We are already beginning to see the Republican response to the economic stimulus package they voted for recently, now that they have a chance to actually start reading it. ("Roads? What is wrong with the roads we already have? What this economy needs to create jobs here at home is more lead-filled pharmaceuticals that are made in China!" "Forget that! Let's put salmonella in everything!") The Republicans are also highly critical of a plan to build a high-speed magnetic rail system because they fear it will lead directly to legalized abortion, which they believe is only justified in extreme cases where the baby runs a high risk of being born gay.

The only thing Republicans and Democrats can readily agree on is that stubbornly refusing to compromise on any position is the only possible thing that can fix the economy. For instance, the Republicans still somehow believe that the markets don't need regulation even though we've already seen that (a) greedy people are not all that trustworthy and (b) deregulation is exactly what got us into this mess in the first place. By contrast, the Democrats firmly believe that what the economy needs is more infrastructures. That's why President Obama is handing them out like it's a year-end clearance blowout sale on infrastructures and everything must go.

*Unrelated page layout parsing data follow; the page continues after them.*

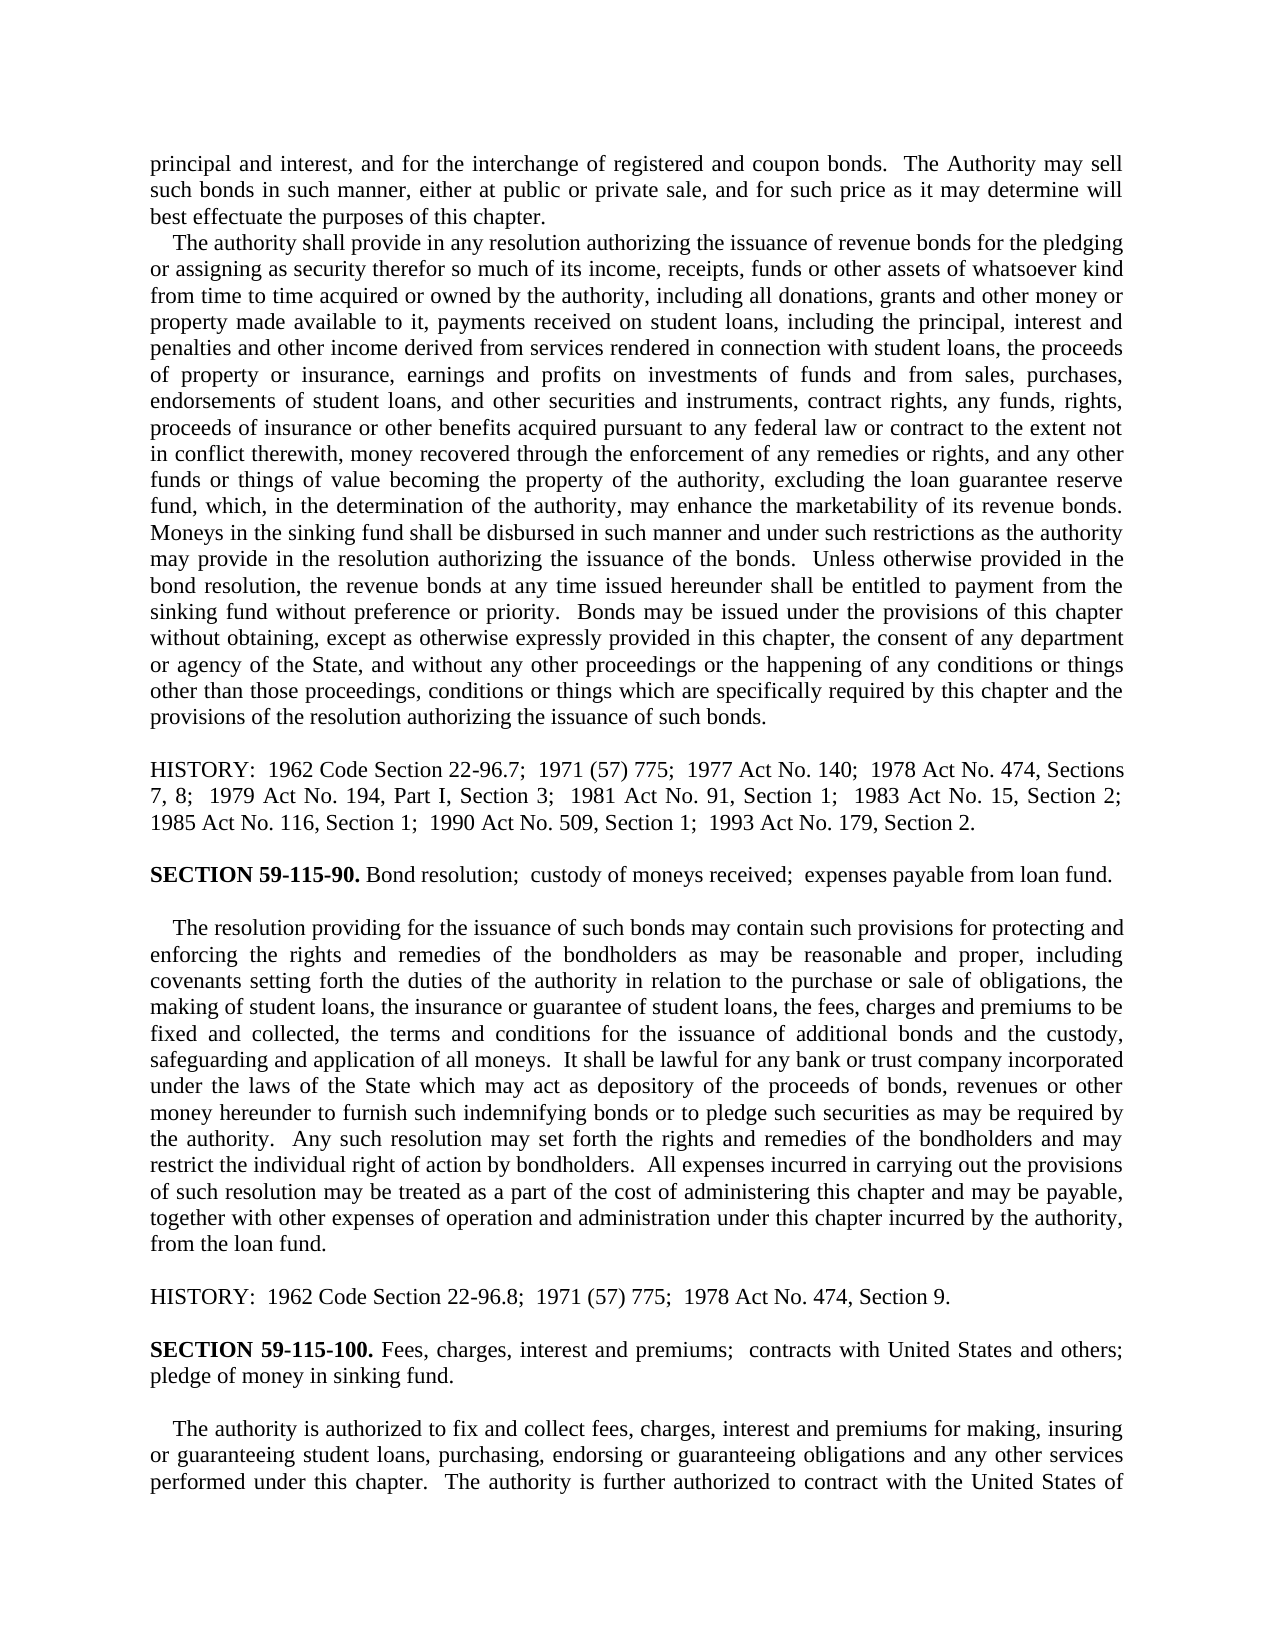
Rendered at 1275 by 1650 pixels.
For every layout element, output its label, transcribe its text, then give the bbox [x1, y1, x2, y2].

text The authority shall provide in any resolution authorizing the issuance of revenue bonds for the pledging or assigning as security therefor so much of its income, receipts, funds or other assets of whatsoever kind from time to time acquired or owned by the authority, including all donations, grants and other money or property made available to it, payments received on student loans, including the principal, interest and penalties and other income derived from services rendered in connection with student loans, the proceeds of property or insurance, earnings and profits on investments of funds and from sales, purchases, endorsements of student loans, and other securities and instruments, contract rights, any funds, rights, proceeds of insurance or other benefits acquired pursuant to any federal law or contract to the extent not in conflict therewith, money recovered through the enforcement of any remedies or rights, and any other funds or things of value becoming the property of the authority, excluding the loan guarantee reserve fund, which, in the determination of the authority, may enhance the marketability of its revenue bonds. Moneys in the sinking fund shall be disbursed in such manner and under such restrictions as the authority may provide in the resolution authorizing the issuance of the bonds. Unless otherwise provided in the bond resolution, the revenue bonds at any time issued hereunder shall be entitled to payment from the sinking fund without preference or priority. Bonds may be issued under the provisions of this chapter without obtaining, except as otherwise expressly provided in this chapter, the consent of any department or agency of the State, and without any other proceedings or the happening of any conditions or things other than those proceedings, conditions or things which are specifically required by this chapter and the provisions of the resolution authorizing the issuance of such bonds. [150, 229, 1125, 730]
text The resolution providing for the issuance of such bonds may contain such provisions for protecting and enforcing the rights and remedies of the bondholders as may be reasonable and proper, including covenants setting forth the duties of the authority in relation to the purchase or sale of obligations, the making of student loans, the insurance or guarantee of student loans, the fees, charges and premiums to be fixed and collected, the terms and conditions for the issuance of additional bonds and the custody, safeguarding and application of all moneys. It shall be lawful for any bank or trust company incorporated under the laws of the State which may act as depository of the proceeds of bonds, revenues or other money hereunder to furnish such indemnifying bonds or to pledge such securities as may be required by the authority. Any such resolution may set forth the rights and remedies of the bondholders and may restrict the individual right of action by bondholders. All expenses incurred in carrying out the provisions of such resolution may be treated as a part of the cost of administering this chapter and may be payable, together with other expenses of operation and administration under this chapter incurred by the authority, from the loan fund. [150, 914, 1125, 1257]
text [150, 150, 1125, 229]
text HISTORY: 1962 Code Section 22-96.7; 1971 (57) 775; 1977 Act No. 140; 1978 Act No. 474, Sections 7, 8; 1979 Act No. 194, Part I, Section 3; 1981 Act No. 91, Section 1; 1983 Act No. 15, Section 2; 1985 Act No. 116, Section 1; 1990 Act No. 509, Section 1; 1993 Act No. 179, Section 2. [150, 756, 1125, 835]
text SECTION 59-115-90. Bond resolution; custody of moneys received; expenses payable from loan fund. [150, 862, 1125, 888]
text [150, 1415, 1125, 1494]
text HISTORY: 1962 Code Section 22-96.8; 1971 (57) 775; 1978 Act No. 474, Section 9. [150, 1283, 1125, 1309]
text SECTION 59-115-100. Fees, charges, interest and premiums; contracts with United States and others; pledge of money in sinking fund. [150, 1336, 1125, 1389]
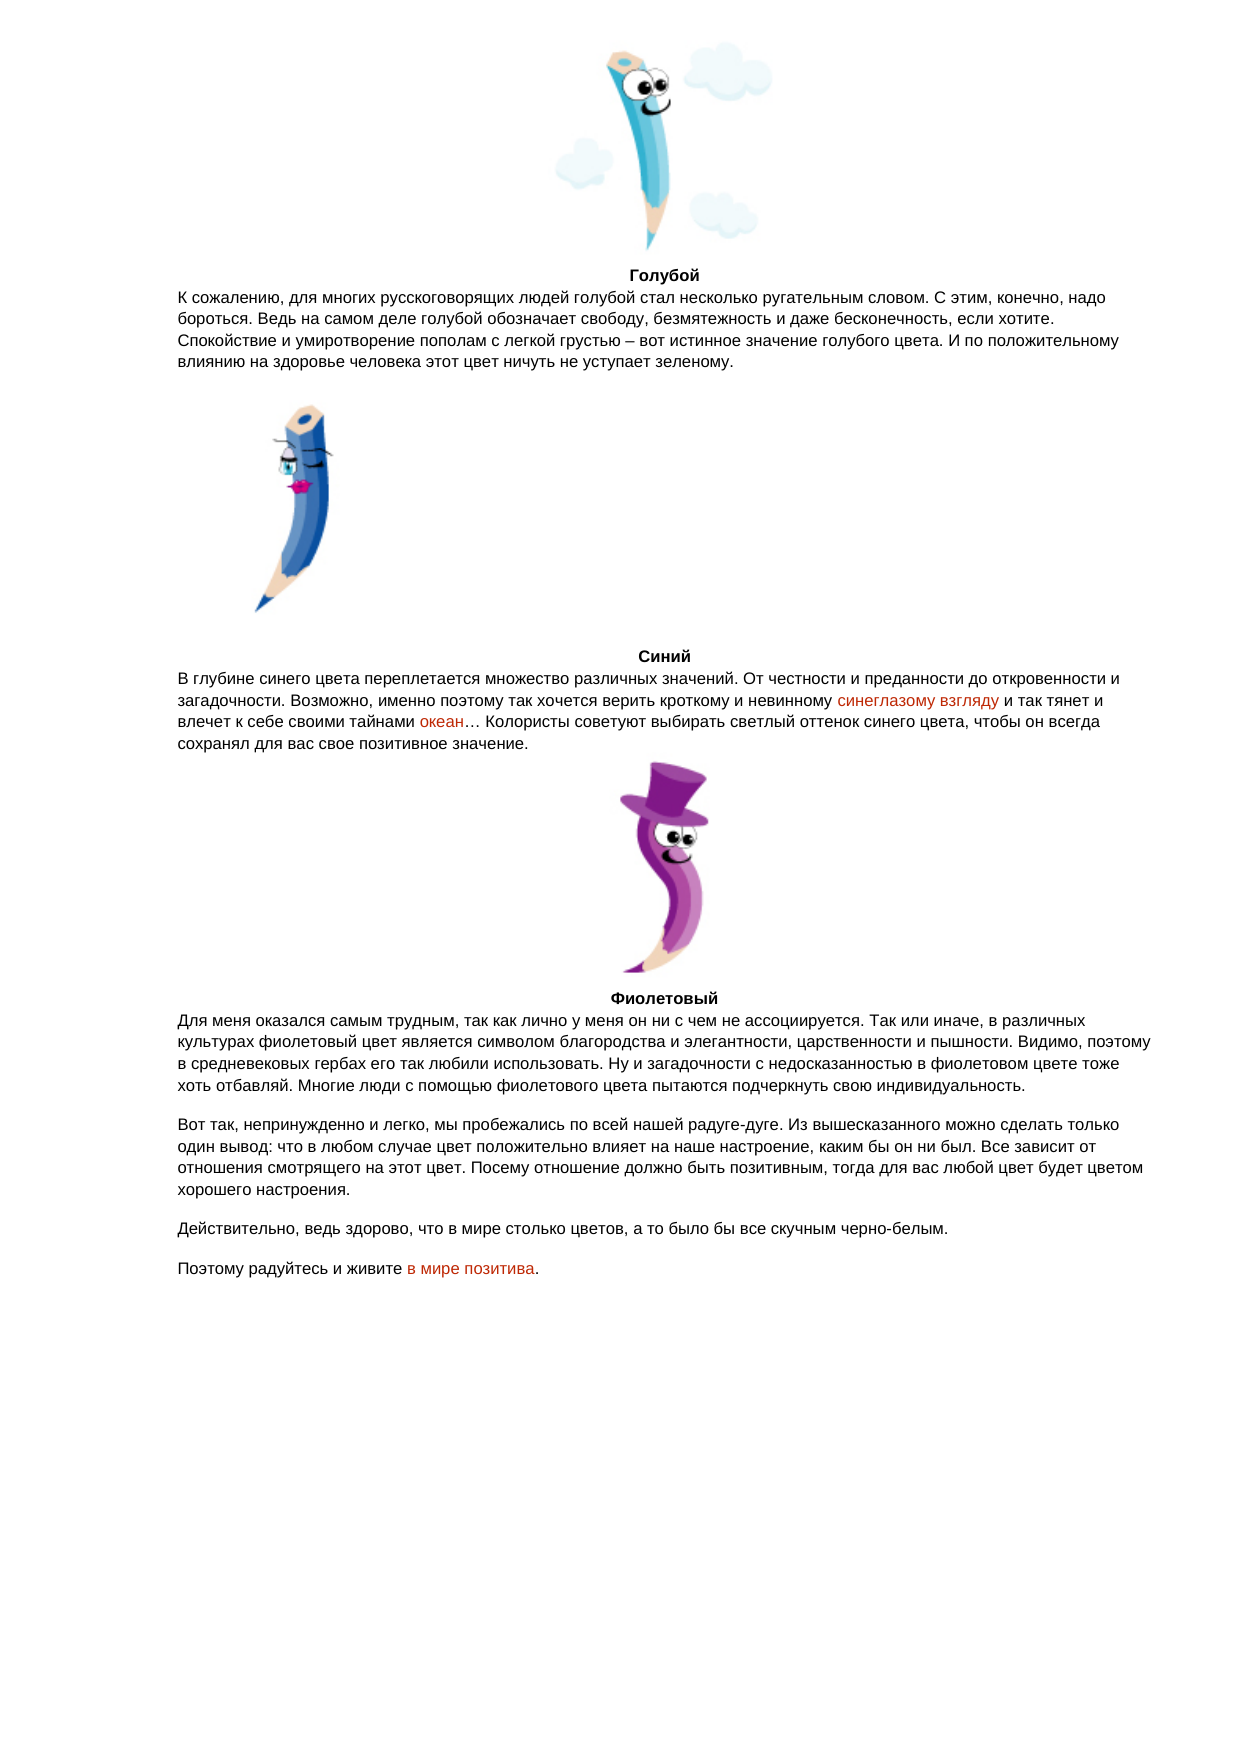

It turns out that none of our politicians really know how to fix our economy because not even they really know how the economy works. No one knows how the economy works. Economic analysts don't even know how the economy works; all they do is describe what the economy is doing right at this exact moment, using big words like "infrastructure." ("It appears the Dow Jones is continuing to plunge so I would recommend moving all of your assets into heavily fortified infrastructures.") Myself, I am going to go find me some volcanoes and monitor the heck out of them.